And to be very honest, I just never quite understood it. Just like I do not understand the story of the old Jew from Odessa. Not really, not deep down.
I was telling the anecdote today to some of my students (I know, I know, I'm still sort of hanging around academia, but I like to think of myself as a very small grain of sand in the machine, and while teaching my students how to 'write clearly' in class, I spend all the breaks secretly attempting to make them into academic anarchists). And one of them said, 'had he known about Newton, the old Jew could just have read about it, and saved himself a lot of time. The result would have been the same.' And there it is. Right on the money. The result would have been the same. Maybe it is true, about the result. But whatever happened to the process?
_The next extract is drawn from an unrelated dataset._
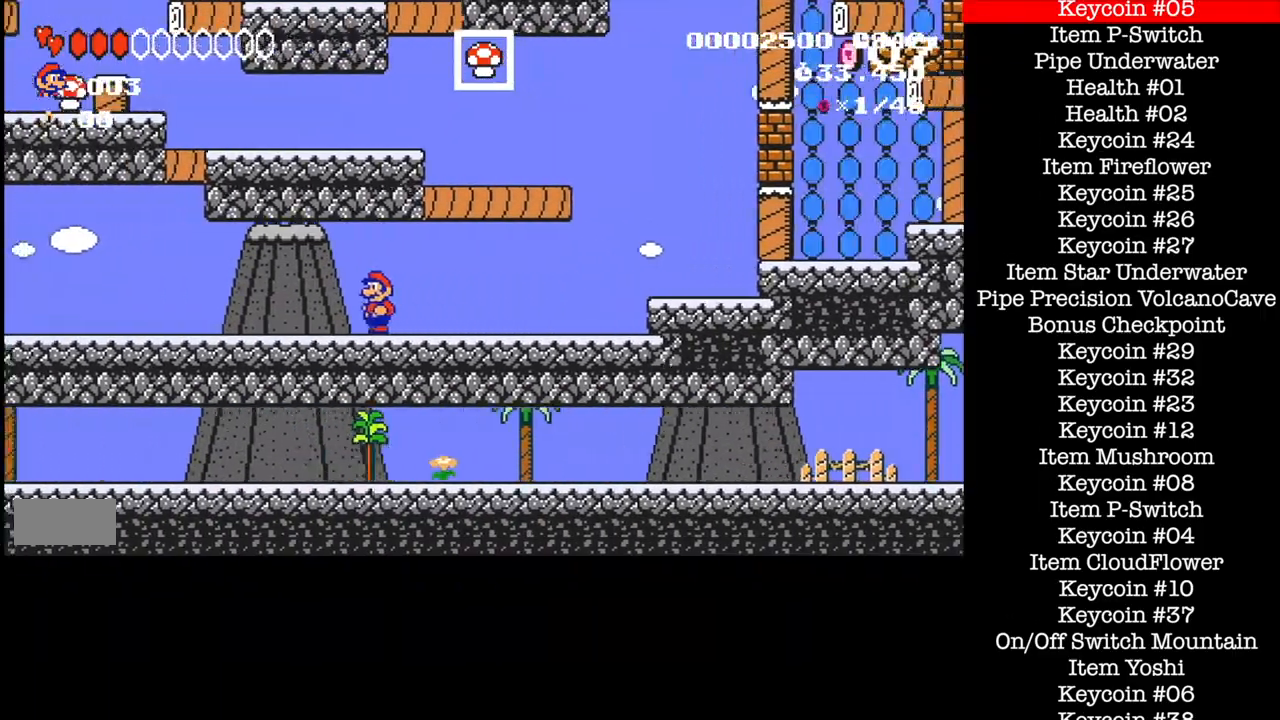
{"buttons": ["B", "DPAD_LEFT"], "events": []}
How can the knowledge acquired through reading a book ever be compared to the knowledge resulting from a process of years of thinking? Because only the result matters. How can this old Jew ever be seen as less of an original thinker than Newton? Because only the timing of the result matters. And when did thought, and knowledge, become equated with a random fixed stage in its development, i.e. the so-called result? On a black, black day, that's when.
I am no longer an academic researcher. And in the last few years, I have slowly but surely recaptured much of my joy in thought. I often fail to quote my sources, not out of rebellion but simply because my mind no longer makes the effort to record them. I just don't know where I get stuff. I don't know whether it came from me, or from you, or from some book I read. And I couldn't care less. I am delighted if you take my thoughts and makes them yours. They are bound to travel an entirely different path in your mind.
And if I ever have a good idea, and it then turns out some Newton already had this idea, either last week or many centuries ago, well, that just makes me happy. Both for myself and for the Newton in question. For the fun we both had. For our learning process.